“People really can make a difference. I feel like we’re helping the community by doing this,” said Vanguard baseball player Brandon Godfrey, who also participated in the count.
The project is the first comprehensive attempt to count Costa Mesa’s chronically homeless population, said Larry Haynes, executive director of Mercy House, which offers programs to prevent homelessness and transitional housing to people trying to get off the streets in Orange County and Ontario.
“A lot of the times people’s perception of a problem and its extent or nonexistence depends on ideology,” Haynes said. “Now we have facts, and it’s not a left thing or a right thing. What we do with those facts now as a community is the issue.”
Volunteers counted four preschool-aged children living on the streets of Costa Mesa during the count, along with numerous people sleeping in city parks and in their cars.
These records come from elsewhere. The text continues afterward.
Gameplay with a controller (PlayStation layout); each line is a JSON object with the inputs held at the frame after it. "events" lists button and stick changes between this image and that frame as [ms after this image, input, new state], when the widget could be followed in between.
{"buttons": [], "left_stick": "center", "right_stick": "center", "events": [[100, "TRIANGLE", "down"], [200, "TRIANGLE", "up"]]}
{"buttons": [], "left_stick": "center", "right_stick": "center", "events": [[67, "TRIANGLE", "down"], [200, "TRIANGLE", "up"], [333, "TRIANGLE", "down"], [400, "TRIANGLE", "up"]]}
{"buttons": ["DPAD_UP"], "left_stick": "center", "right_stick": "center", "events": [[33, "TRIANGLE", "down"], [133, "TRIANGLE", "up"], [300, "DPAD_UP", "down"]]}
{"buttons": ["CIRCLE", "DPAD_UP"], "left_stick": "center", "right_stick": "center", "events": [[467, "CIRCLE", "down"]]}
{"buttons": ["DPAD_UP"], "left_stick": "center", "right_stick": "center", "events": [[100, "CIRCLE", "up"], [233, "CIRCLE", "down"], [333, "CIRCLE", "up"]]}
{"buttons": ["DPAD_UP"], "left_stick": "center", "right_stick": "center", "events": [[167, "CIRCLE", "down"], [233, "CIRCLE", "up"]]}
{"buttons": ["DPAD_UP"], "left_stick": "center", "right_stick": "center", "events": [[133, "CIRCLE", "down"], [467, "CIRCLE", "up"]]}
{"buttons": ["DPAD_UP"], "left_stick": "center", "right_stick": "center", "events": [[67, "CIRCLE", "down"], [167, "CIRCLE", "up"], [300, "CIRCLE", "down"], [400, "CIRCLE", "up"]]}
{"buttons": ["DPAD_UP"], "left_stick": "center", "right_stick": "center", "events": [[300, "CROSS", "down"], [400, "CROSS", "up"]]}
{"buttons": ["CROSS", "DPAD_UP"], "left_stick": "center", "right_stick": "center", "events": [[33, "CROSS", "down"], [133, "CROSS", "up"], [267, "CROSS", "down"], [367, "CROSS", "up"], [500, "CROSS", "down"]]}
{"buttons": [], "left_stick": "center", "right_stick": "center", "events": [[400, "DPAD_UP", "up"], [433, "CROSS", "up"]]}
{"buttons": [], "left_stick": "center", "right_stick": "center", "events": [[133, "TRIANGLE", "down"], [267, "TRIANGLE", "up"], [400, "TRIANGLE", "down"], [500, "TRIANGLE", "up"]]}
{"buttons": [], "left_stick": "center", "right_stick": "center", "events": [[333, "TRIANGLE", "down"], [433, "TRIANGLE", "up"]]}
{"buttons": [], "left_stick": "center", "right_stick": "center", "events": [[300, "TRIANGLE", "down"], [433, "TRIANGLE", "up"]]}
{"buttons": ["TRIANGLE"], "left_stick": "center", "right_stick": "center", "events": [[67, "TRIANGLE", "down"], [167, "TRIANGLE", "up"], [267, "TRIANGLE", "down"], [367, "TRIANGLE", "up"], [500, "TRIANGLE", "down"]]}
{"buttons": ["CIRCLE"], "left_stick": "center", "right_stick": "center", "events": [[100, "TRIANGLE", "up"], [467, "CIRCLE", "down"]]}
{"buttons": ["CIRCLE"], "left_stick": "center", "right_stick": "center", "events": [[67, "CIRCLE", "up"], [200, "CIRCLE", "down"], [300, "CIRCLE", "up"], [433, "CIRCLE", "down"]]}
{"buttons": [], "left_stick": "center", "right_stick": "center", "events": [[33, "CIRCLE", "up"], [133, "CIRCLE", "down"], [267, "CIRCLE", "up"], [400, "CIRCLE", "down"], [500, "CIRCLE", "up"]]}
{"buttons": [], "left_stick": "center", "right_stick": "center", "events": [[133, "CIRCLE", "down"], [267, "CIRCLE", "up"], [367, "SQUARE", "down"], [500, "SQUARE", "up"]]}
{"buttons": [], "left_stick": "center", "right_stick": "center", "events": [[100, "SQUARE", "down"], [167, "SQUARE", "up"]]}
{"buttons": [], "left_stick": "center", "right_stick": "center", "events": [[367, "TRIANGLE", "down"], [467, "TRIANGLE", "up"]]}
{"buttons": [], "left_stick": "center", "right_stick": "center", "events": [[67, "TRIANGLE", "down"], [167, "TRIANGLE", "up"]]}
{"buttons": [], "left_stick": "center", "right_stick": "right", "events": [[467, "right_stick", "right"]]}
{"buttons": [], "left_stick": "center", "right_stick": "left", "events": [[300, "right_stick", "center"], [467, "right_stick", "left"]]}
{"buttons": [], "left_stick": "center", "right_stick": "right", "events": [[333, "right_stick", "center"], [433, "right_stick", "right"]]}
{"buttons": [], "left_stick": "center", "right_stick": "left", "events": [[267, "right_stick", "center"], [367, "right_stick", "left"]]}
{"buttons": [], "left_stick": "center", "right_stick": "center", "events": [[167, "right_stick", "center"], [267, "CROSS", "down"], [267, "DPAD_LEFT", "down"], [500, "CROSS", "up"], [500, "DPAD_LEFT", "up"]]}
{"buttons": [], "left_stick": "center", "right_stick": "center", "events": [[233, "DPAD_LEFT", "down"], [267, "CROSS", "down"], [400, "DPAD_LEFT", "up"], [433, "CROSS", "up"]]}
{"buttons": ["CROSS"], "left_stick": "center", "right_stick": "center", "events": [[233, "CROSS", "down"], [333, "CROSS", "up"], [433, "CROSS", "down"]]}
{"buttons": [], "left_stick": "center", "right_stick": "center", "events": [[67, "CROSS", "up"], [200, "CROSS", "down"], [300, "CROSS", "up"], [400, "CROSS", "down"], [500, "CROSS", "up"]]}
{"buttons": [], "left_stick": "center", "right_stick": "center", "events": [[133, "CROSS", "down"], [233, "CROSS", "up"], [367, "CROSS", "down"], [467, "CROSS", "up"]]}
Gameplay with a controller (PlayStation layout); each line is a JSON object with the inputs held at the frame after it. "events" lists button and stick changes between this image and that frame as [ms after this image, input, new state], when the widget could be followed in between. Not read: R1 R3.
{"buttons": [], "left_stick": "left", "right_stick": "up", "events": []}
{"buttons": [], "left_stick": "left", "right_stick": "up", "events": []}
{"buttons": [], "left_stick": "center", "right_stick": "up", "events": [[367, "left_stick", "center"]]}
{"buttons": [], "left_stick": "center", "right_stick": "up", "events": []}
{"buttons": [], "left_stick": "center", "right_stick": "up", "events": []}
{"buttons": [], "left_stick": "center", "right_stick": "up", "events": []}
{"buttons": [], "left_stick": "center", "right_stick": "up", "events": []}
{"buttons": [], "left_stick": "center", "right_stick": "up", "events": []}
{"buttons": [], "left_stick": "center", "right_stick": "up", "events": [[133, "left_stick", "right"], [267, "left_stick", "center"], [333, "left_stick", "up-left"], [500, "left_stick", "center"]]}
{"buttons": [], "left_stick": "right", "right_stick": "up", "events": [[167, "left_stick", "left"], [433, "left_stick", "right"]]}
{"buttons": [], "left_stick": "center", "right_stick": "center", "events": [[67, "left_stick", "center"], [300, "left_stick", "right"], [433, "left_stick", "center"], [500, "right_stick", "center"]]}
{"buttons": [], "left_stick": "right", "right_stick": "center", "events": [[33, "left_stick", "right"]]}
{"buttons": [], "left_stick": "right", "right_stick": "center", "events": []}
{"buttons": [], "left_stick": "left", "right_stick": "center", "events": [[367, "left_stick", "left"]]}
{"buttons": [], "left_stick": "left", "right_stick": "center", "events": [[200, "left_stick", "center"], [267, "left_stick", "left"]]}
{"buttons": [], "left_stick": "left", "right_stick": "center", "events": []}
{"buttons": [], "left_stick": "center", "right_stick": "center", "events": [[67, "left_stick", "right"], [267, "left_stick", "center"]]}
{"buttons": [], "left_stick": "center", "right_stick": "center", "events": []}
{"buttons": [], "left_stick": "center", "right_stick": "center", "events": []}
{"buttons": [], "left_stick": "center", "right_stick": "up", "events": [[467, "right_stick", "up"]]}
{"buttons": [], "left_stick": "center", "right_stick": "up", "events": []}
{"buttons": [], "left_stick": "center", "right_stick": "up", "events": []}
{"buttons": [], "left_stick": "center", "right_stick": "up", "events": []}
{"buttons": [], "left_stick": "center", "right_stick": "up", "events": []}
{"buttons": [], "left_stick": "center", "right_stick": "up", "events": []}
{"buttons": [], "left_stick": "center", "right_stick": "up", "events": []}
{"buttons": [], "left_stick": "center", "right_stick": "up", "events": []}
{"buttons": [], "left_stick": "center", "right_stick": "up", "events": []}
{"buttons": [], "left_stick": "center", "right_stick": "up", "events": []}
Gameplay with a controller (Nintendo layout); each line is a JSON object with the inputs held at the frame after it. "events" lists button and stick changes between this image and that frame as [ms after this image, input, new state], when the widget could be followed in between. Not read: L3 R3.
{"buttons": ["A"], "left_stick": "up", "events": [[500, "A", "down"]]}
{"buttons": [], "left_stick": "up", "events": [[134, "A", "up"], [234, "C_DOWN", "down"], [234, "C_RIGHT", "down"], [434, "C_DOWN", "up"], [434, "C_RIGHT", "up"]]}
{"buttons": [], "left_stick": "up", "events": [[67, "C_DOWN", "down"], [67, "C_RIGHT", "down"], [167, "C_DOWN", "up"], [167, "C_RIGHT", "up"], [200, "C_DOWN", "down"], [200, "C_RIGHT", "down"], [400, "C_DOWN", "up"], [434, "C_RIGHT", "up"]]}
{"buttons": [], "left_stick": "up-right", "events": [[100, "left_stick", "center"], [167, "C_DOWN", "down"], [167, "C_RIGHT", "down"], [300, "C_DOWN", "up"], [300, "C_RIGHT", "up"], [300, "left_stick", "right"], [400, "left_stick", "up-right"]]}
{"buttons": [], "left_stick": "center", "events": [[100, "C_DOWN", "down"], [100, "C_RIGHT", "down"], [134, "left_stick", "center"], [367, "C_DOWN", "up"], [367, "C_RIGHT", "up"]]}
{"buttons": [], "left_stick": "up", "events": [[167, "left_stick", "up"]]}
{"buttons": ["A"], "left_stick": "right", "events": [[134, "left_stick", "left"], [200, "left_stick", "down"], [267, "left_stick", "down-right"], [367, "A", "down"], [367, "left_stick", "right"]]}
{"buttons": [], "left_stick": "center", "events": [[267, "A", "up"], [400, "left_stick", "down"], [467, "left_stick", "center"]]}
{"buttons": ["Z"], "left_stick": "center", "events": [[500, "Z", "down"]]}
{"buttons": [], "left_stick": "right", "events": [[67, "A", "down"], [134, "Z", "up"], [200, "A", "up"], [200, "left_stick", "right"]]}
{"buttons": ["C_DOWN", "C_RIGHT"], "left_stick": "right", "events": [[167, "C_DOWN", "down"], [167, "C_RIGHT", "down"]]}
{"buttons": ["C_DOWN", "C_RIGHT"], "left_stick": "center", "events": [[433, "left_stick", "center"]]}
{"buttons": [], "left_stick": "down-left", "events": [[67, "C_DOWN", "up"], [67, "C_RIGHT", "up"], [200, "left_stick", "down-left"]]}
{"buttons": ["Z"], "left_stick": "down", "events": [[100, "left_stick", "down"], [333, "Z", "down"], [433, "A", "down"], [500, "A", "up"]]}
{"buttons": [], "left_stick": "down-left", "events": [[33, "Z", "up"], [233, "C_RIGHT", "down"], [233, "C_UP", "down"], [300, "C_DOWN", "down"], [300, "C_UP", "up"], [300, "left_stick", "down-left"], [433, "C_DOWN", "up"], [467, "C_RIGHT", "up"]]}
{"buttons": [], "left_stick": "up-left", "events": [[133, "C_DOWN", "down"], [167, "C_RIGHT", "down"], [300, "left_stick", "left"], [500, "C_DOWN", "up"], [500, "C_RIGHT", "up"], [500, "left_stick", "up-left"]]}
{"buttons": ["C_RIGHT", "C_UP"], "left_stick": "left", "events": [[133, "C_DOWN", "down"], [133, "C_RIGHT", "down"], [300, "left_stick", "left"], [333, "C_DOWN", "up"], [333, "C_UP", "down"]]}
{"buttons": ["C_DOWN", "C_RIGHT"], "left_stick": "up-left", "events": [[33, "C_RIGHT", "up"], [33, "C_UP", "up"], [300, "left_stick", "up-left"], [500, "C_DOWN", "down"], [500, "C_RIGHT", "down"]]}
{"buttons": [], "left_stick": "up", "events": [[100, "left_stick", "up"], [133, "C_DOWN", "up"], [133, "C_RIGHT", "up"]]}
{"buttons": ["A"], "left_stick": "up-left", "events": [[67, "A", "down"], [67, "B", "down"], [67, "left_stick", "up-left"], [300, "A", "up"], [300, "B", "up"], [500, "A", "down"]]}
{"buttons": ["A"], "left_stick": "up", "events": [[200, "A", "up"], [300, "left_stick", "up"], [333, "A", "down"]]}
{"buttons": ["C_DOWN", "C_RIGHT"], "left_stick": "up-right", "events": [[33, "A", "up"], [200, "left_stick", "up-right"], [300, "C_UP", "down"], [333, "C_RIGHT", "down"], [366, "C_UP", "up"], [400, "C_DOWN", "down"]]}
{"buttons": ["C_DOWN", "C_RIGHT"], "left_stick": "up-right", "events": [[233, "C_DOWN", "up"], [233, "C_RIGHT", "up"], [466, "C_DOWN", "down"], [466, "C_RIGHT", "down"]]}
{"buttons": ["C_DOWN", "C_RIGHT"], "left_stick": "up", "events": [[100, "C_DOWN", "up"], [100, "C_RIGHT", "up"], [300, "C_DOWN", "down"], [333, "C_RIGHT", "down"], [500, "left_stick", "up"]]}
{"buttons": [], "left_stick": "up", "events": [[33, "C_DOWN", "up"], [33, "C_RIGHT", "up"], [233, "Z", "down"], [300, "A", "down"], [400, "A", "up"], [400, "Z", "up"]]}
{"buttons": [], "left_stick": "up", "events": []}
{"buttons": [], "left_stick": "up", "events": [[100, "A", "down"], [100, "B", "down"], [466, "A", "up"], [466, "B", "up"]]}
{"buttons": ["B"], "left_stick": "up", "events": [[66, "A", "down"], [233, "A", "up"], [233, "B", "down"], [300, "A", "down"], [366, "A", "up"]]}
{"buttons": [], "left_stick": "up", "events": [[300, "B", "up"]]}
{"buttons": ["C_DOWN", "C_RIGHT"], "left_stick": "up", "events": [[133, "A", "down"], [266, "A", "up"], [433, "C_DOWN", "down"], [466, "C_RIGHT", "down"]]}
During Wednesday night’s count, volunteers saw the heaviest concentrations of homeless people in Schiffer, TeWinkle and Lions parks, and clusters between Fairview Road and Harbor Boulevard.
Organizers hope the effort will result in an accurate estimate of the number of homeless people in the city and identify their needs to help eliminate homelessness.
More volunteers, including athletes from Vanguard’s soccer team, will head out next week to do more counts.
“The data we have collected is fresh data and has the potential to tell us who is out on the streets and what their needs are,” said Ed Clarke, chairman of the department of anthropology and sociology at Vanguard.
Clarke has headed up efforts at the university to conduct the count.
Vanguard and Mercy hope to conduct more detailed surveys of the chronically homeless in Costa Mesa over the next year.